Homeowners sought for research by green energy company
Post by Karl Phillips
on 17 February 2012 in Ethical Living
A series of initiatives have been launched to help homeowners save money on their energy bills.
A grant of £68,000 from the government-run Local Energy Assessment Fund (LEAF) has been awarded to the Wadebridge Renewable Energy Network (WREN) to make this series of initiatives possible.
WREN is now asking for householders to volunteer their homes to be surveyed for free, as part of thorough research into the energy efficiency of approximately ten different types of house.

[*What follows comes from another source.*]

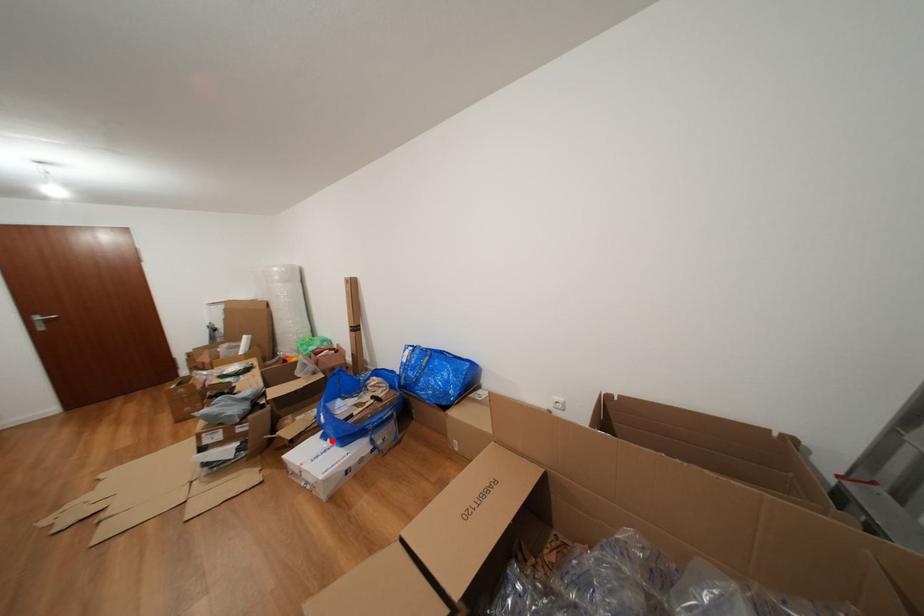
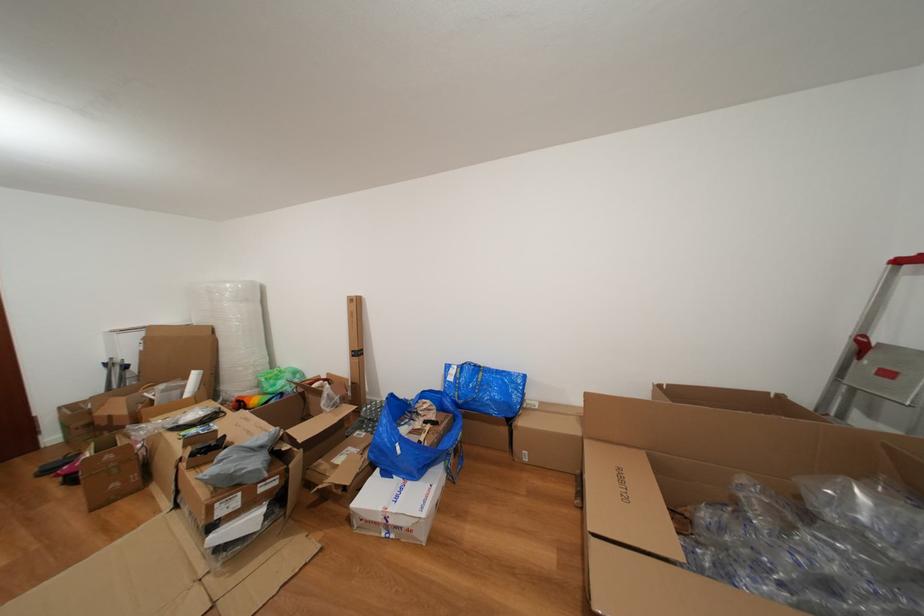
Locate, in the second image, the point that corresponds to the highlighted location in the first image.

(394, 479)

The results will form the basis of a 60-page report, which in turn will allow for suggested methods of energy efficiency improvements to be made, based on the type of house occupied.
The study will look at homes in the following categories:
• Solid-walled terrace (600mm stone)
• Solid-walled terrace (230mm brick)
• Solid-walled detached (600mm stone)
• Cornish Unit prefab
• Early uninsulated cavity-walled semi-detached (1920-1980)

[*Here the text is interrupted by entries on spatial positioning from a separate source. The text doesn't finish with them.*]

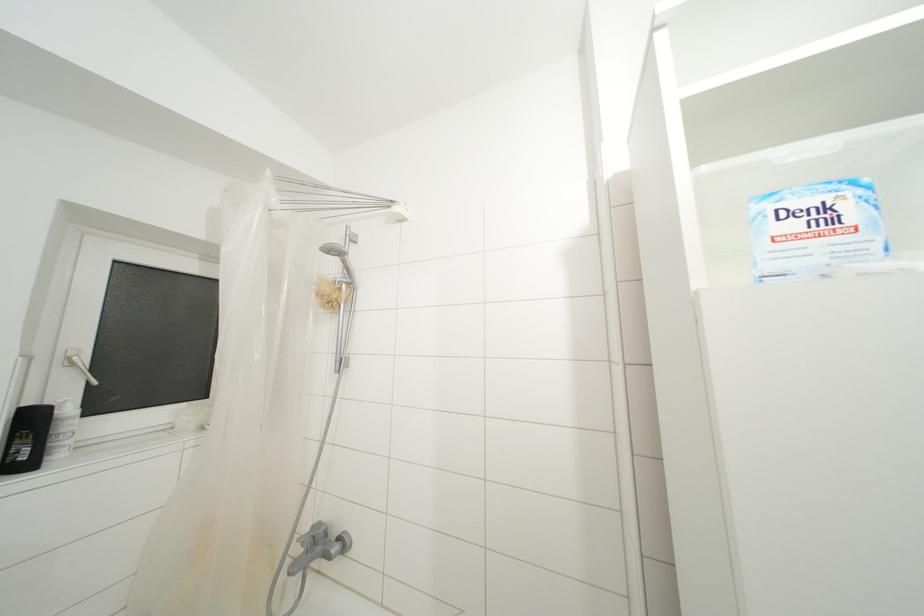
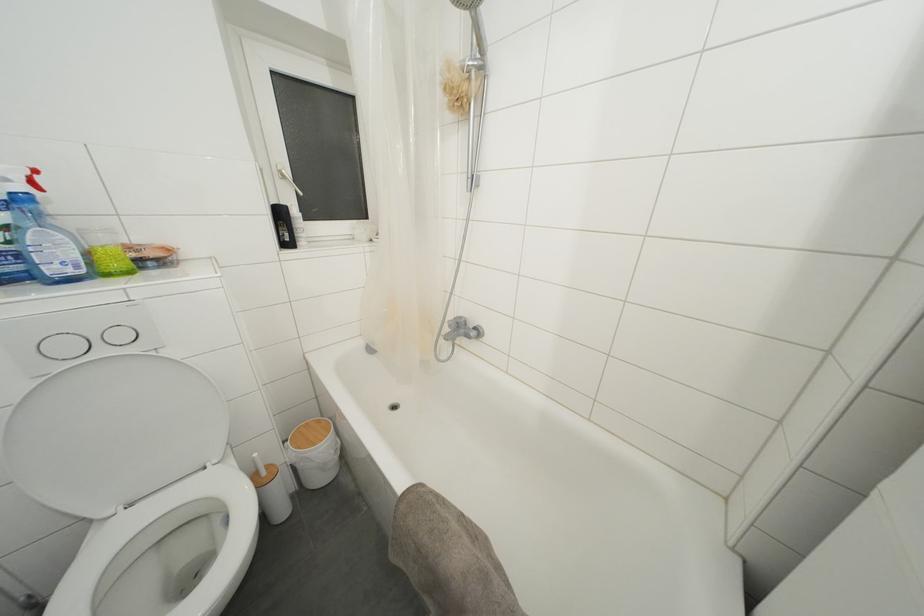
The point at (x=308, y=533) is marked in the first image. Where is the corresponding point in the second image?

(455, 321)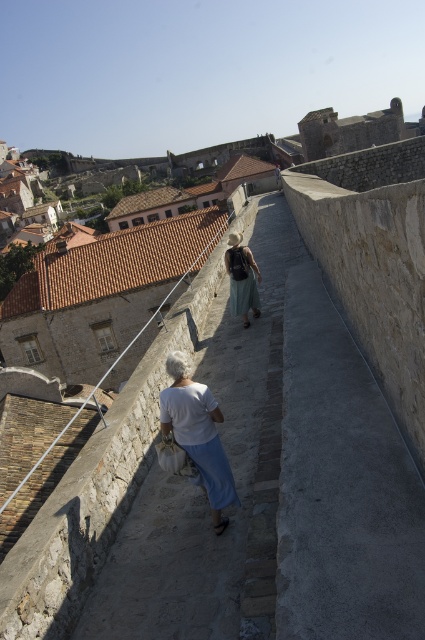
Question: Which point is farther to the camera?

Choices:
 (A) white cotton shirt at center
 (B) light green fabric dress at center

Answer: (B)

Question: Does white cotton shirt at center appear under light green fabric dress at center?

Choices:
 (A) no
 (B) yes

Answer: (B)

Question: Where is white cotton shirt at center located in relation to light green fabric dress at center in the image?

Choices:
 (A) above
 (B) below

Answer: (B)

Question: Does white cotton shirt at center appear on the left side of light green fabric dress at center?

Choices:
 (A) no
 (B) yes

Answer: (B)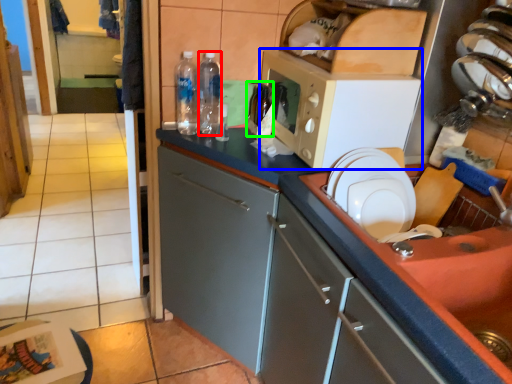
Question: Considering the real-world distances, which object is farthest from bottle (highlighted by a red box)? microwave oven (highlighted by a blue box) or bottle (highlighted by a green box)?

Choices:
 (A) microwave oven
 (B) bottle

Answer: (A)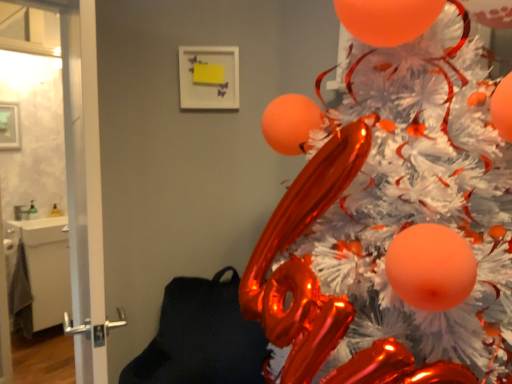
Question: Is white glossy door at left, positioned as the 1th screen door in left-to-right order, located outside transparent glass door at left, placed as the first screen door when sorted from right to left?

Choices:
 (A) no
 (B) yes

Answer: (B)

Question: Is white glossy door at left, positioned as the 1th screen door in left-to-right order, at the right side of transparent glass door at left, which is counted as the 2th screen door, starting from the left?

Choices:
 (A) yes
 (B) no

Answer: (B)

Question: Is white glossy door at left, positioned as the 1th screen door in left-to-right order, turned away from transparent glass door at left, placed as the first screen door when sorted from right to left?

Choices:
 (A) no
 (B) yes

Answer: (B)

Question: Is white glossy door at left, positioned as the 1th screen door in left-to-right order, in contact with transparent glass door at left, placed as the first screen door when sorted from right to left?

Choices:
 (A) no
 (B) yes

Answer: (B)

Question: From a real-world perspective, is white glossy door at left, marked as the 2th screen door in a right-to-left arrangement, under transparent glass door at left, which is counted as the 2th screen door, starting from the left?

Choices:
 (A) yes
 (B) no

Answer: (B)

Question: Is white glossy door at left, marked as the 2th screen door in a right-to-left arrangement, inside or outside of transparent glass door at left, which is counted as the 2th screen door, starting from the left?

Choices:
 (A) outside
 (B) inside

Answer: (A)

Question: Is white glossy door at left, marked as the 2th screen door in a right-to-left arrangement, bigger or smaller than transparent glass door at left, which is counted as the 2th screen door, starting from the left?

Choices:
 (A) big
 (B) small

Answer: (B)

Question: In the image, is white glossy door at left, positioned as the 1th screen door in left-to-right order, positioned in front of or behind transparent glass door at left, which is counted as the 2th screen door, starting from the left?

Choices:
 (A) behind
 (B) front

Answer: (A)

Question: From a real-world perspective, is white glossy door at left, marked as the 2th screen door in a right-to-left arrangement, physically located above or below transparent glass door at left, which is counted as the 2th screen door, starting from the left?

Choices:
 (A) above
 (B) below

Answer: (A)

Question: Considering the positions of white glossy door at left, positioned as the 1th screen door in left-to-right order, and shiny metallic christmas tree at upper right in the image, is white glossy door at left, positioned as the 1th screen door in left-to-right order, wider or thinner than shiny metallic christmas tree at upper right?

Choices:
 (A) thin
 (B) wide

Answer: (A)

Question: Looking at the image, does white glossy door at left, marked as the 2th screen door in a right-to-left arrangement, seem bigger or smaller compared to shiny metallic christmas tree at upper right?

Choices:
 (A) big
 (B) small

Answer: (B)

Question: Do you think white glossy door at left, positioned as the 1th screen door in left-to-right order, is within shiny metallic christmas tree at upper right, or outside of it?

Choices:
 (A) outside
 (B) inside

Answer: (A)

Question: Is white glossy door at left, marked as the 2th screen door in a right-to-left arrangement, taller or shorter than shiny metallic christmas tree at upper right?

Choices:
 (A) tall
 (B) short

Answer: (A)

Question: From the image's perspective, is transparent glass door at left, which is counted as the 2th screen door, starting from the left, above or below shiny metallic christmas tree at upper right?

Choices:
 (A) above
 (B) below

Answer: (A)

Question: Looking at their shapes, would you say transparent glass door at left, placed as the first screen door when sorted from right to left, is wider or thinner than shiny metallic christmas tree at upper right?

Choices:
 (A) wide
 (B) thin

Answer: (B)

• Early uninsulated cavity-walled bungalow (1920-1980)
• Early uninsulated cavity-walled detached house (1920-1980)
• Later insulated cavity-walled terrace (1980s onwards)
• Later insulated cavity-walled detached (1980s onwards)
• Mid-floor flat
• Modern timber-framed house
WREN is also working in partnership with Cleanearth Energy Ltd to provide free solar panels to 25 houses in the Wadebridge area.